The voice was pained and exhausted, high-pitched and raw, but it made nothing like the alien sounds that burst from Yagharek’s throat. The speaker stepped out of obscurity. Isaac opened his eyes and mouth wide to bellow in triumph and wonder, but his shout mutated as it began and died in an aghast whisper.
The figure before Isaac and Derkhan shivered and scratched its stomach. Its flesh hung heavy off it like a pudgy schoolboy’s. Its skin was pale and pockmarked with disease and cold. Isaac’s eyes wove all over its body in dismay. Bizarre nodes of tissue burst from its bunched toes: claws drawn by children. Its head was swathed in feathers, but feathers of all sizes and shapes, jammed at random from its crown to its neck in a thick, uneven, insulating layer. The eyes that peered myopically at Isaac and Derkhan were human eyes, fighting to open lids encrusted in rheum and pus. The beak was large and stained, like old pewter.
Behind the wretched creature stretched a pair of dirty, foul-smelling wings. They were no more than six feet from tip to tip. As Isaac watched, they half-opened, jerked and twitched spastically. Tiny pieces of organic muck spilt from them as they shuddered.
The creature’s beak opened and, underneath it, Isaac caught a glimpse of lips forming the words, nostrils above. The beak was nothing but a roughly made fixture shoved and sealed into place like a gas-mask over the nose and mouth, he realized.
“Let me tell you of the times I have soared into the air with my prey…” began the pathetic figure, but Isaac stepped forward and held up a hand to cut it off.
“Please gods, enough!” he shouted. “Spare us this…embarrassment…”
The false garuda staggered backwards, blinking in fear.
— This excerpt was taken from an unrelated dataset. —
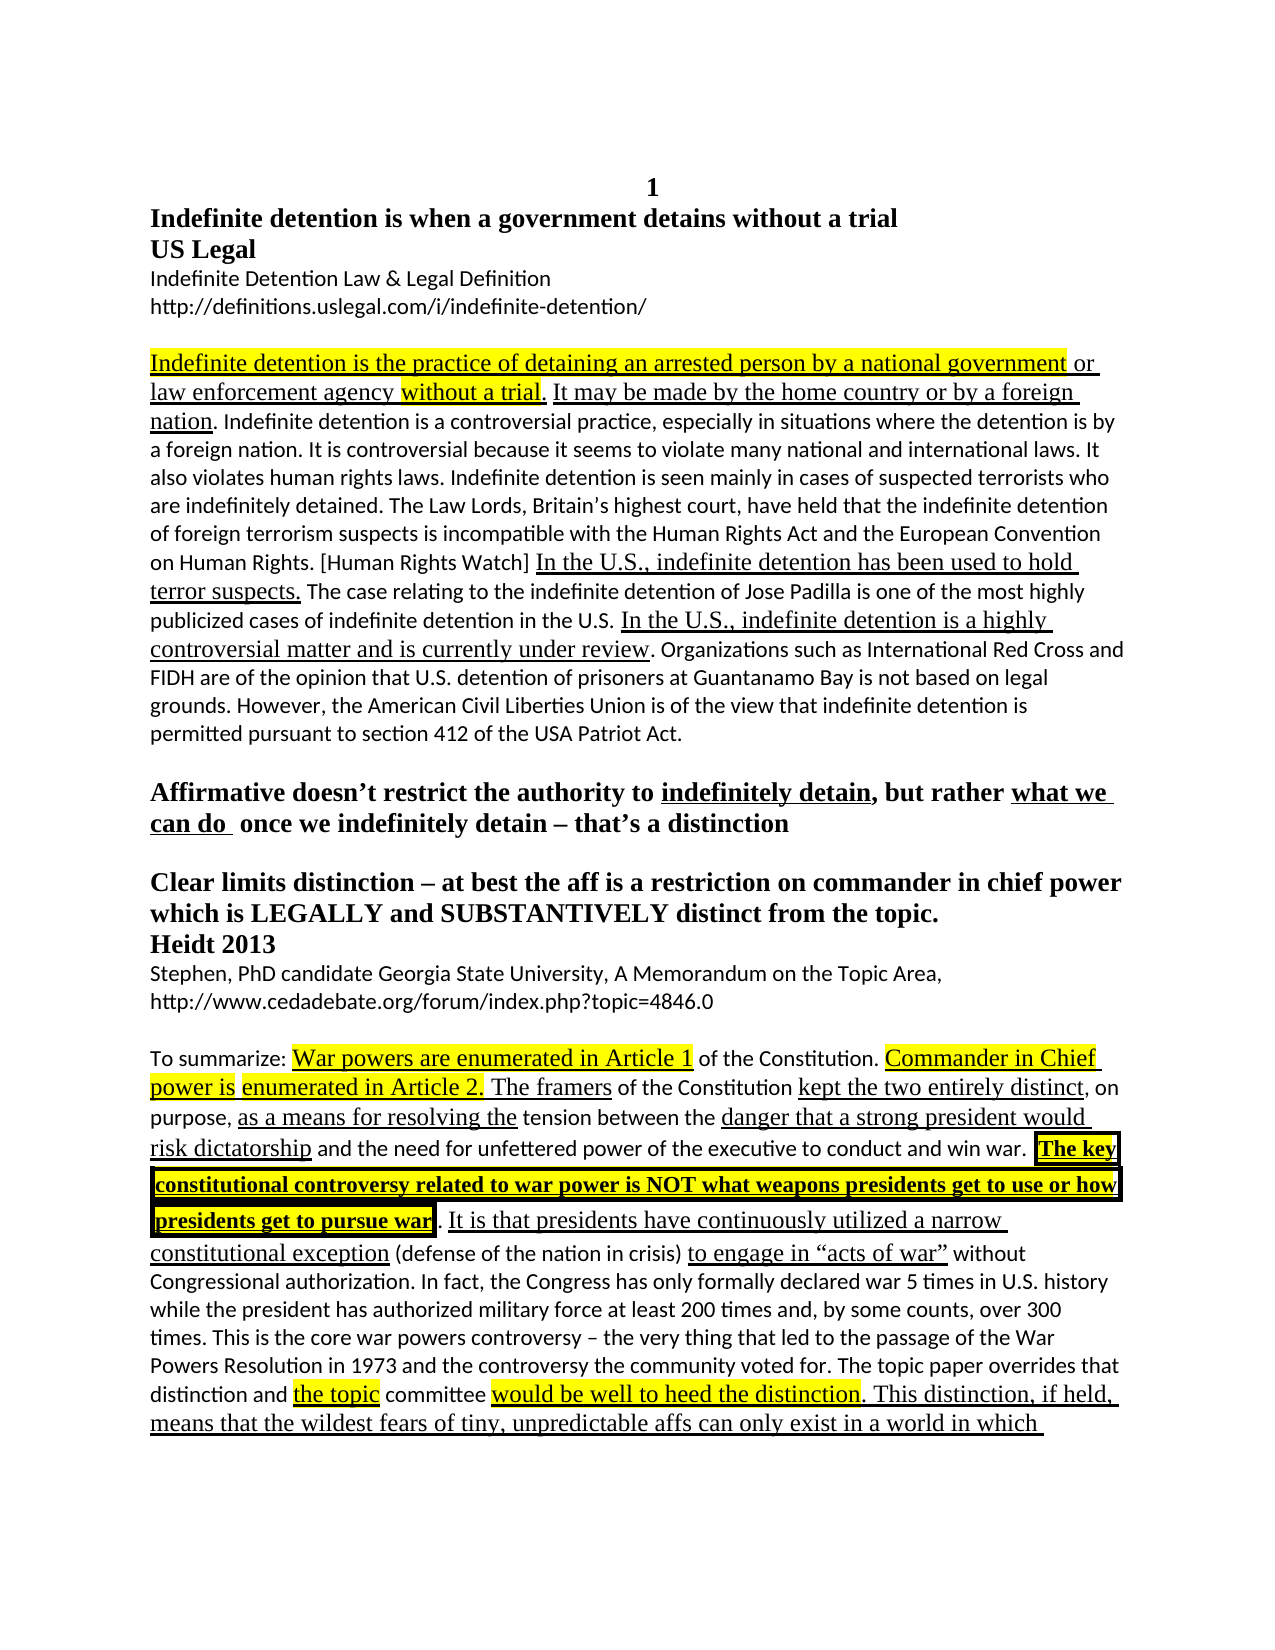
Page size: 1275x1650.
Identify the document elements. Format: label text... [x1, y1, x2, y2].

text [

There was silence for a long time.
“What’s the matter, guvnor?” whispered the thing behind bars eventually. “What’d I do wrong?”
“I came here to see a fucking garuda,” rumbled Isaac. “What d’you take me for? You’re Remade, mate…as any fool can see.”
The big dead beak clicked together as the man licked his lips. His eyes darted left and right nervously.
“Jabber’s sake, squire,” he whispered pleadingly. “Don’t go complaining. This is all I got. You’re obviously a gentleman of education…I’m as close as most get to garuda…all they want’s to hear a bit about hunting in the desert, see the bird-man, and that way I earn.”